Can you explain the logic behind hiding all of this? What should I do?

Just 5 lines below the sealed Plugin interface are the two extensible sub-interfaces Rewriter and Extractor. You want to implement one of them, not the base interface Plugin.

Crux knows about & handles these two sub-types, so making the base interface sealed just prevented the library from being used in an unexpected manner:

val rewrittenUrl = activePlugins
.filterIsInstance<Rewriter>()
.fold(originalUrl) { rewrittenUrl, rewriter -> rewriter.rewrite(rewrittenUrl) }
activePlugins
.filterIsInstance<Extractor>()

There are lots of samples in the plugins package that you can check out for inspiration.

BTW, the Article API is deprecated and replaced by the much more capable and extensible Resource, but I’m not done with the full refactor so it’s lightly documented (mostly just KDoc). For any future use, I strongly recommend using the Resource object. You can add fields to it, unlike Article.
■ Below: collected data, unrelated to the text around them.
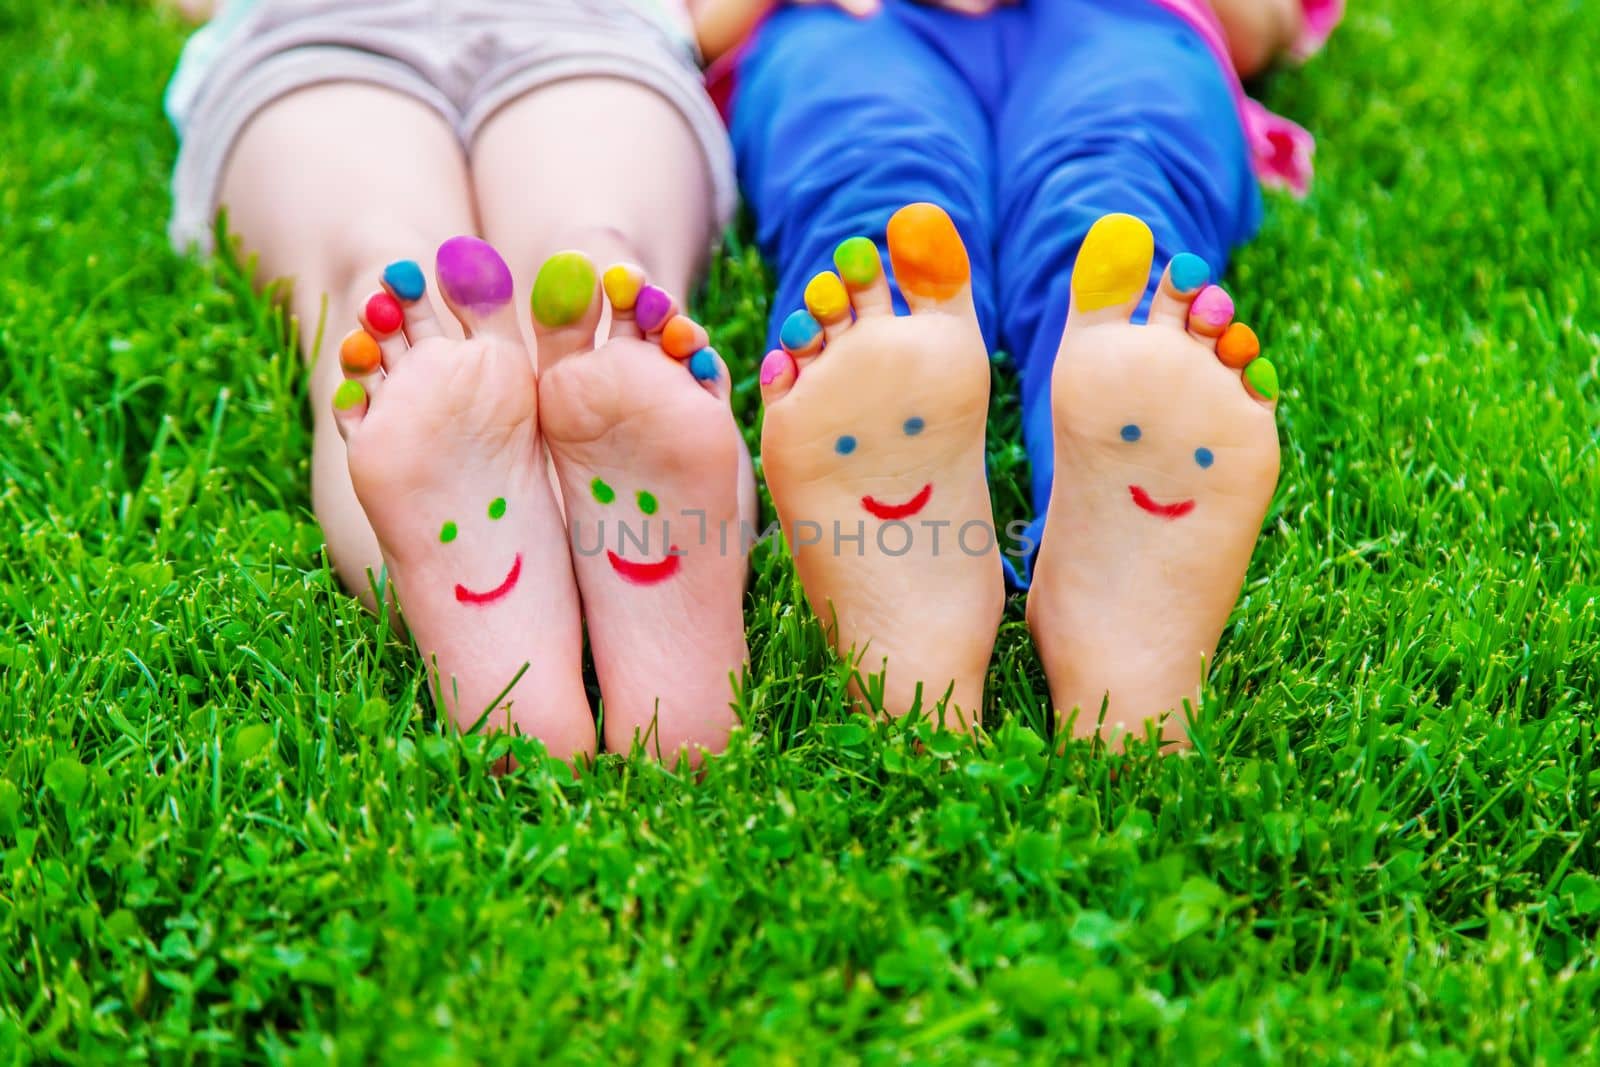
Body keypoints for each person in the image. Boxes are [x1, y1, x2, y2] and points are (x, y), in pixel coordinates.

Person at [709, 0, 1337, 746]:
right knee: (882, 175)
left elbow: (1265, 25)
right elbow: (701, 20)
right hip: (850, 22)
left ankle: (1111, 506)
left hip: (1124, 17)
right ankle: (899, 362)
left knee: (1111, 198)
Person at [165, 0, 757, 765]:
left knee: (380, 289)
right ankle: (633, 571)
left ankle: (490, 597)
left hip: (320, 40)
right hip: (589, 33)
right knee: (603, 265)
The pre- and post-process helpers are a bit of a pain, to be frank. Crux inherited them from a previous fork, and I’m not too happy with them. They are hard to reason about, and hard to tune. The intent behind keeping them internal is to prevent future unexpected usages of them, making it much harder to refactor them later. Consider them an implementation detail, and if you need to reuse some of that logic, copy/pasting (and improving them) is in fact better than trying to reuse the methods as they stand today.

The metadata extractors are all public, under com.chimbori.crux.extractors.MetadataHelpers. Feel free to reuse/remix them as needed.

evuki commented

Thanks for the fast and detailed response, appreciate it. I'll try to do as you say and reuse some logic for now. Don't be surprised if some PR pops out in the near future, though :)